=== Section Start ===

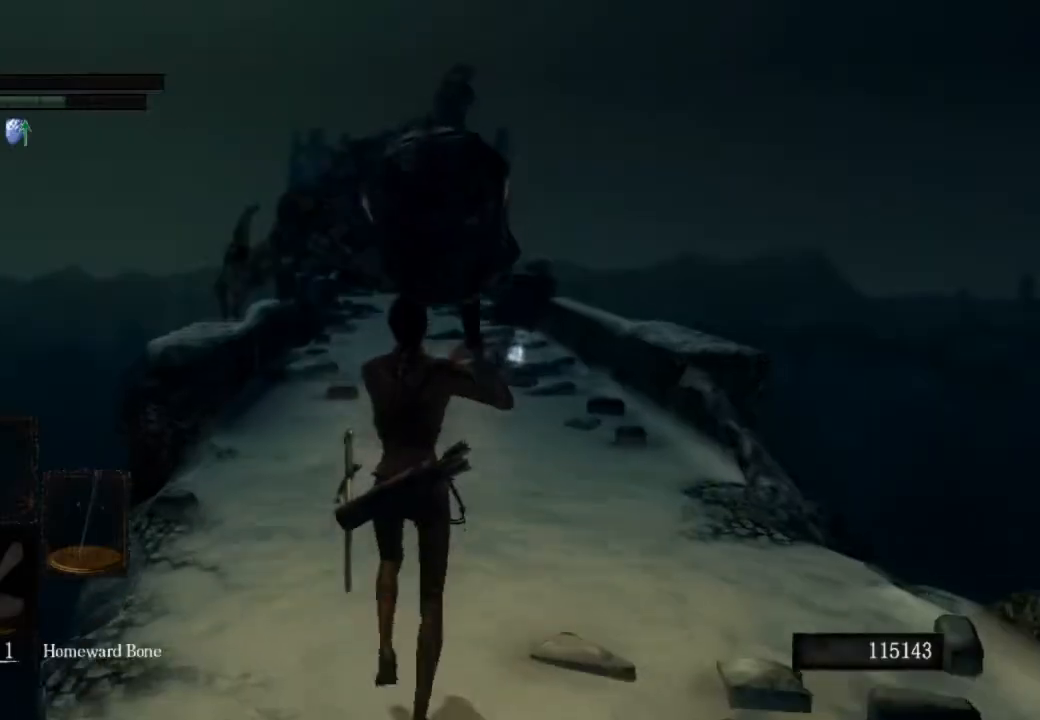
{"buttons": ["CIRCLE"], "left_stick": "up", "right_stick": "center", "events": []}
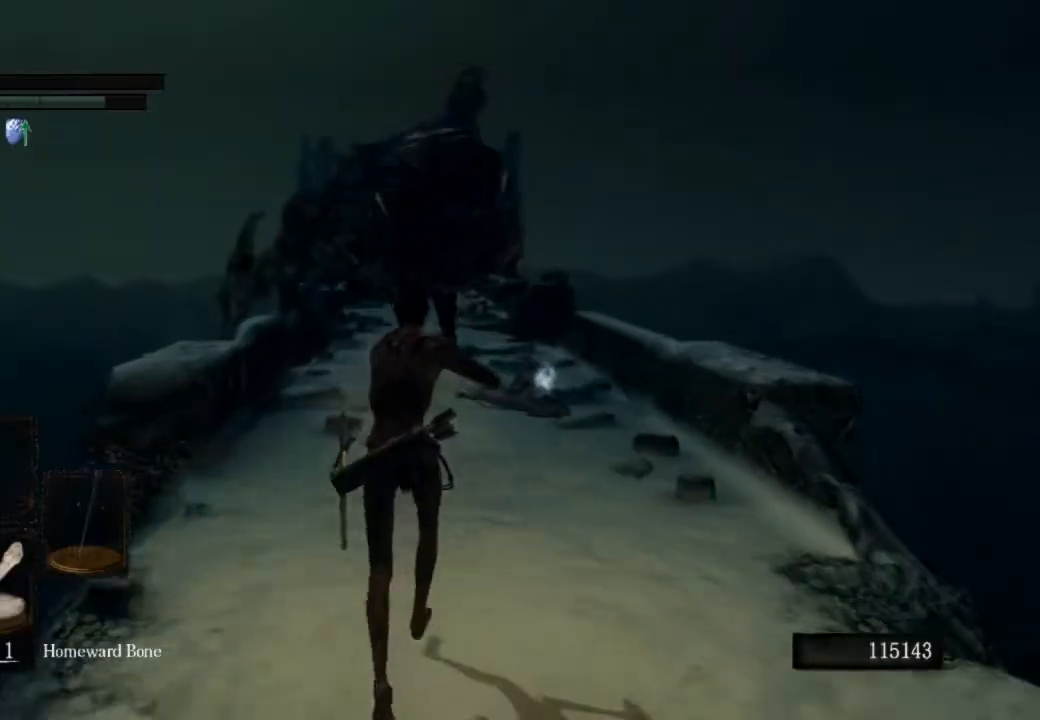
{"buttons": ["CIRCLE"], "left_stick": "up", "right_stick": "center", "events": []}
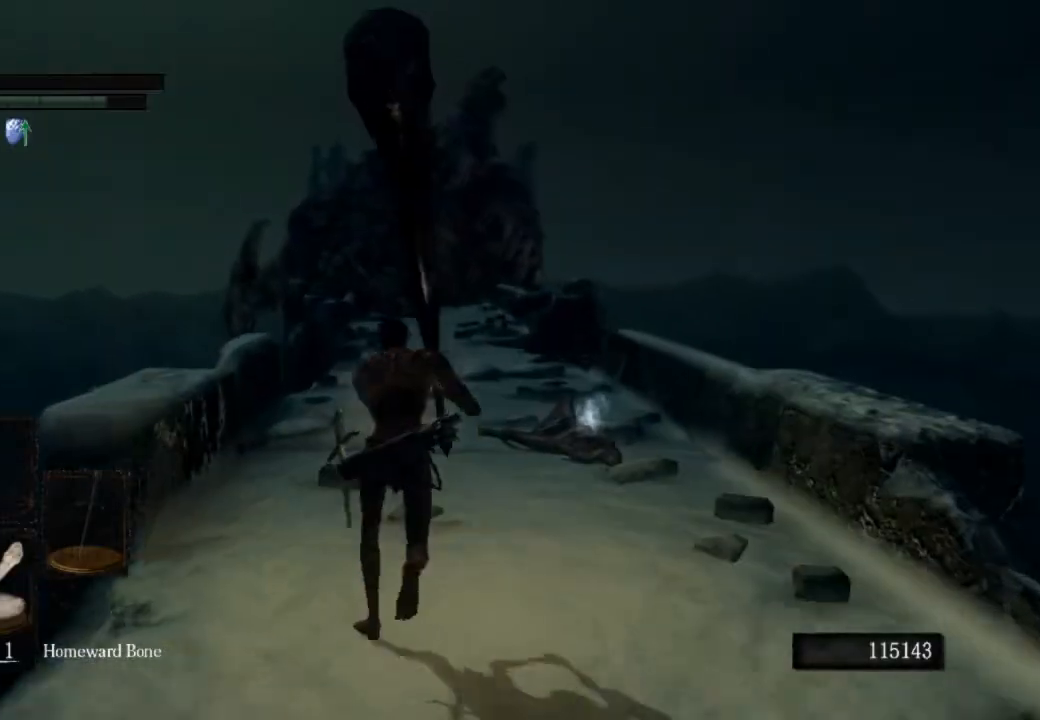
{"buttons": ["CIRCLE"], "left_stick": "up", "right_stick": "center", "events": []}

=== Section End ===

* [THE TASK]
Return the whole listing word for word. Pictures stay out of it.

* [THE ANSWER]
{"buttons": ["CIRCLE"], "left_stick": "up", "right_stick": "center", "events": []}
{"buttons": ["CIRCLE"], "left_stick": "up", "right_stick": "center", "events": []}
{"buttons": ["CIRCLE"], "left_stick": "up", "right_stick": "center", "events": []}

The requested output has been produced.